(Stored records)
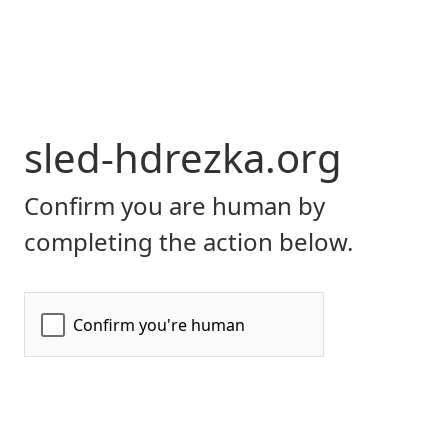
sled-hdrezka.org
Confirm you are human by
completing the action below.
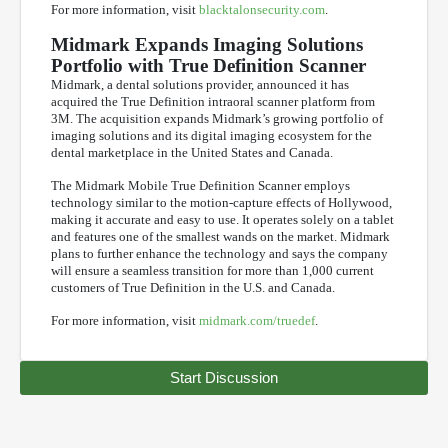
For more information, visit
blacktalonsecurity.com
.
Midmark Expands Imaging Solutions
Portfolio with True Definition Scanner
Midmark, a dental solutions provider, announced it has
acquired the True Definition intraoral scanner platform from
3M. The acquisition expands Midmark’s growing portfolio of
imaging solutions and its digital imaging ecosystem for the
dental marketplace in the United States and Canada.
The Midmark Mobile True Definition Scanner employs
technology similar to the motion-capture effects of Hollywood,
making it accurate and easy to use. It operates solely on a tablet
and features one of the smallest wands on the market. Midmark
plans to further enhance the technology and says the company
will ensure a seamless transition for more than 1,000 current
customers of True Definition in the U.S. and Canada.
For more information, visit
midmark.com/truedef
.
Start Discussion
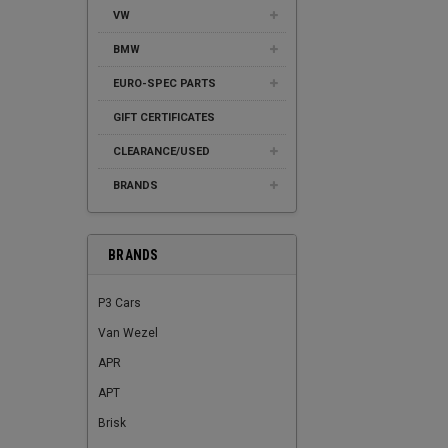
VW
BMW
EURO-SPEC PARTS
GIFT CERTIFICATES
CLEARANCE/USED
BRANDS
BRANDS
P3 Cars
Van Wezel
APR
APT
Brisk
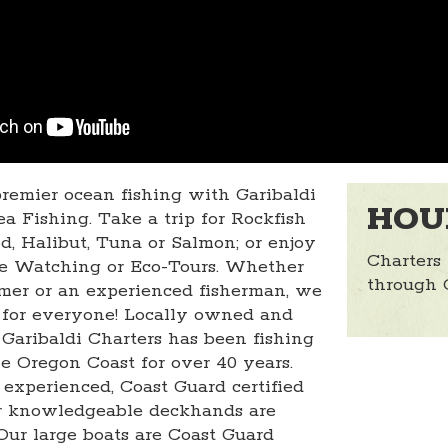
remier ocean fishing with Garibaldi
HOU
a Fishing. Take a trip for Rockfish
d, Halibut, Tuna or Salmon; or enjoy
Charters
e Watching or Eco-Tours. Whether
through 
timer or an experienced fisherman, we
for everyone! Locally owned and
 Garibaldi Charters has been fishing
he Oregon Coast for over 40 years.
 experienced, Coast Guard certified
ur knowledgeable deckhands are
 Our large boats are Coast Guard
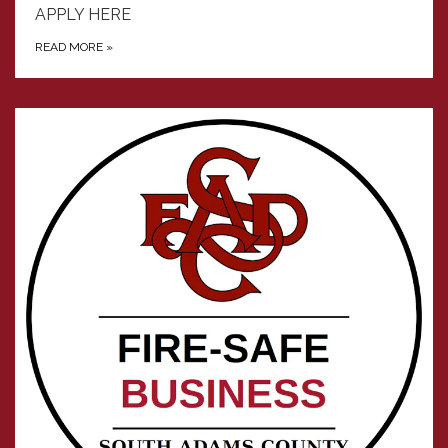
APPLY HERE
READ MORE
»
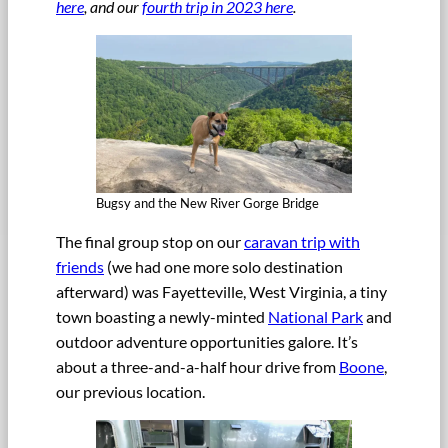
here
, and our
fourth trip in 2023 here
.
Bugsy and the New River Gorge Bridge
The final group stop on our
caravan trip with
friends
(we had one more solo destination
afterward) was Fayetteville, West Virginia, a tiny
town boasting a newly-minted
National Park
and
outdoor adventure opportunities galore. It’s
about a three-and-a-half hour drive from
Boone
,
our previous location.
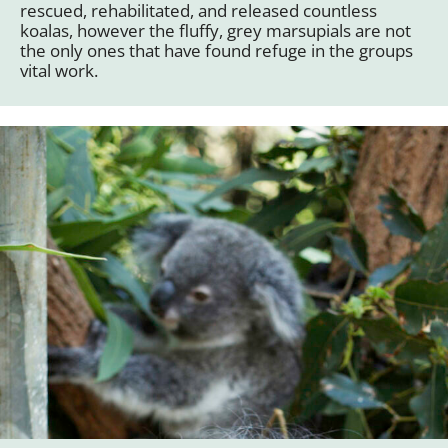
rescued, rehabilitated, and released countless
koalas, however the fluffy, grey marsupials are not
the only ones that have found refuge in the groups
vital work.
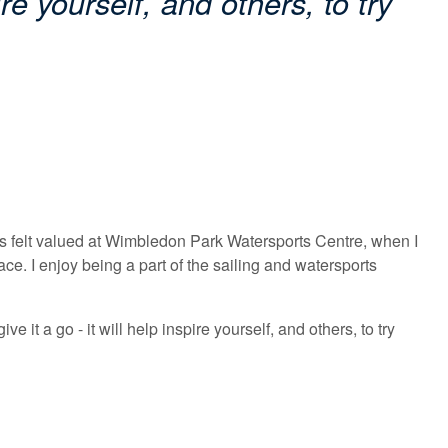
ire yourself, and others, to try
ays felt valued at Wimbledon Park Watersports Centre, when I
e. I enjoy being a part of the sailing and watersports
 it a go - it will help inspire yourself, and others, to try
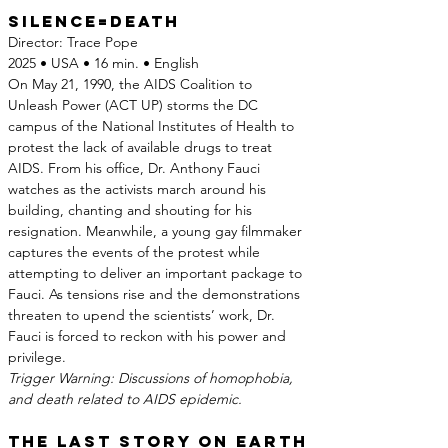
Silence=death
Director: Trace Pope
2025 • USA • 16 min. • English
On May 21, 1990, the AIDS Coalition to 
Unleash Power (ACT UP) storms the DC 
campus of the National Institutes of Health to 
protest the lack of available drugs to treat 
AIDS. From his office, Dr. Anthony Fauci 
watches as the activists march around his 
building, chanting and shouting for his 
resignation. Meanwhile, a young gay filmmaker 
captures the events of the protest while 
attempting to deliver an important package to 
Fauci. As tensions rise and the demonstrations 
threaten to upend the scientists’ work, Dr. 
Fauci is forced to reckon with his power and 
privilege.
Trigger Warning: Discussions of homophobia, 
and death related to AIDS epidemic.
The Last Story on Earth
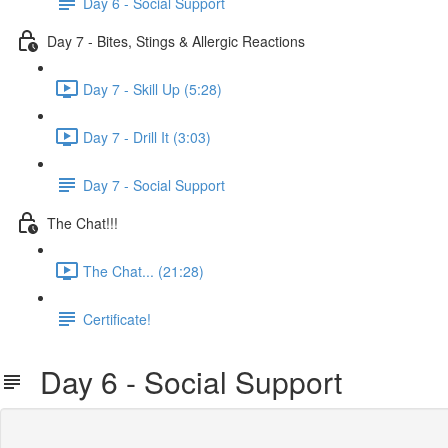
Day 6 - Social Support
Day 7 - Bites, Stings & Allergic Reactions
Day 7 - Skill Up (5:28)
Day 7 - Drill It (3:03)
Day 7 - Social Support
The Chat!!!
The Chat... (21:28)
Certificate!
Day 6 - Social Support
--
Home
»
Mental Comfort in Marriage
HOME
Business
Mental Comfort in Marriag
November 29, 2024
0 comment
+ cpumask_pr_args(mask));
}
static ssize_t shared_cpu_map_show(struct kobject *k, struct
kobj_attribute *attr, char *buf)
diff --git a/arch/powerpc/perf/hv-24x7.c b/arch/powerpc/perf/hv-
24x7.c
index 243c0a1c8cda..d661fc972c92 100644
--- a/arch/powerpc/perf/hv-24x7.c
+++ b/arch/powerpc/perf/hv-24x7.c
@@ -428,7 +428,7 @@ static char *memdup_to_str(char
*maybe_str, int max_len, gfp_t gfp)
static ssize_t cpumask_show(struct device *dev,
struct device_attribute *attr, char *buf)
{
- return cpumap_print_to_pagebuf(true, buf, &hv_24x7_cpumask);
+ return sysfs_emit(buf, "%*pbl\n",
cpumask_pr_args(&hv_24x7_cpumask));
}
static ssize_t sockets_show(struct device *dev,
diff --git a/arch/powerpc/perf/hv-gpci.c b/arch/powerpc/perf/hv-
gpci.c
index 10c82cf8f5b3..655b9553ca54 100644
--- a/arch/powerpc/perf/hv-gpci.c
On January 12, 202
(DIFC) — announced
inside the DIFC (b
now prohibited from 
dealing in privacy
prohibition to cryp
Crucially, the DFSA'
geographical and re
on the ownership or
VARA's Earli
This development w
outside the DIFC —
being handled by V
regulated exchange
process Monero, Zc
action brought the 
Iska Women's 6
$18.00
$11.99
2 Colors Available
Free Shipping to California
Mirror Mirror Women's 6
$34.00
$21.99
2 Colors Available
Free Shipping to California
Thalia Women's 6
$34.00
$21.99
---
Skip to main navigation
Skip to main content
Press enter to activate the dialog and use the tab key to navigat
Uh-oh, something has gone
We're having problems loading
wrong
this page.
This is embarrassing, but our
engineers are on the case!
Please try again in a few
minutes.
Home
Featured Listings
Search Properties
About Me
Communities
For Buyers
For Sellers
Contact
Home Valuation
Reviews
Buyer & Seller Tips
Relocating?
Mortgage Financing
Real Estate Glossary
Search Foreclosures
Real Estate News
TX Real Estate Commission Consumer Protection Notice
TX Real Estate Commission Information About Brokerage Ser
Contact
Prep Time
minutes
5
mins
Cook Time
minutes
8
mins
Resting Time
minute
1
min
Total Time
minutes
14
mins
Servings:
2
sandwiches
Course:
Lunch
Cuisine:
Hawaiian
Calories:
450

§ **Action item**: Lay out the stored records above as a numbered list, from the line with "sled-hdrezka.org" to the line with "it a go - it", both included. Skip blank lines and leave out the pictures.

§ **Task solution**:
1. sled-hdrezka.org
2. Confirm you are human by
3. completing the action below.
4. For more information, visit
5. blacktalonsecurity.com
6. .
7. Midmark Expands Imaging Solutions
8. Portfolio with True Definition Scanner
9. Midmark, a dental solutions provider, announced it has
10. acquired the True Definition intraoral scanner platform from
11. 3M. The acquisition expands Midmark’s growing portfolio of
12. imaging solutions and its digital imaging ecosystem for the
13. dental marketplace in the United States and Canada.
14. The Midmark Mobile True Definition Scanner employs
15. technology similar to the motion-capture effects of Hollywood,
16. making it accurate and easy to use. It operates solely on a tablet
17. and features one of the smallest wands on the market. Midmark
18. plans to further enhance the technology and says the company
19. will ensure a seamless transition for more than 1,000 current
20. customers of True Definition in the U.S. and Canada.
21. For more information, visit
22. midmark.com/truedef
23. .
24. Start Discussion
25. VW
26. BMW
27. EURO-SPEC PARTS
28. GIFT CERTIFICATES
29. CLEARANCE/USED
30. BRANDS
31. BRANDS
32. P3 Cars
33. Van Wezel
34. APR
35. APT
36. Brisk
37. remier ocean fishing with Garibaldi
38. HOU
39. a Fishing. Take a trip for Rockfish
40. d, Halibut, Tuna or Salmon; or enjoy
41. Charters
42. e Watching or Eco-Tours. Whether
43. through 
44. timer or an experienced fisherman, we
45. for everyone! Locally owned and
46.  Garibaldi Charters has been fishing
47. he Oregon Coast for over 40 years.
48.  experienced, Coast Guard certified
49. ur knowledgeable deckhands are
50.  Our large boats are Coast Guard
51. APPLY HERE
52. READ MORE
53. »
54. here
55. , and our
56. fourth trip in 2023 here
57. .
58. Bugsy and the New River Gorge Bridge
59. The final group stop on our
60. caravan trip with
61. friends
62. (we had one more solo destination
63. afterward) was Fayetteville, West Virginia, a tiny
64. town boasting a newly-minted
65. National Park
66. and
67. outdoor adventure opportunities galore. It’s
68. about a three-and-a-half hour drive from
69. Boone
70. ,
71. our previous location.
72. rescued, rehabilitated, and released countless
73. koalas, however the fluffy, grey marsupials are not
74. the only ones that have found refuge in the groups
75. vital work.
76. ire yourself, and others, to try
77. ays felt valued at Wimbledon Park Watersports Centre, when I
78. e. I enjoy being a part of the sailing and watersports
79.  it a go - it will help inspire yourself, and others, to try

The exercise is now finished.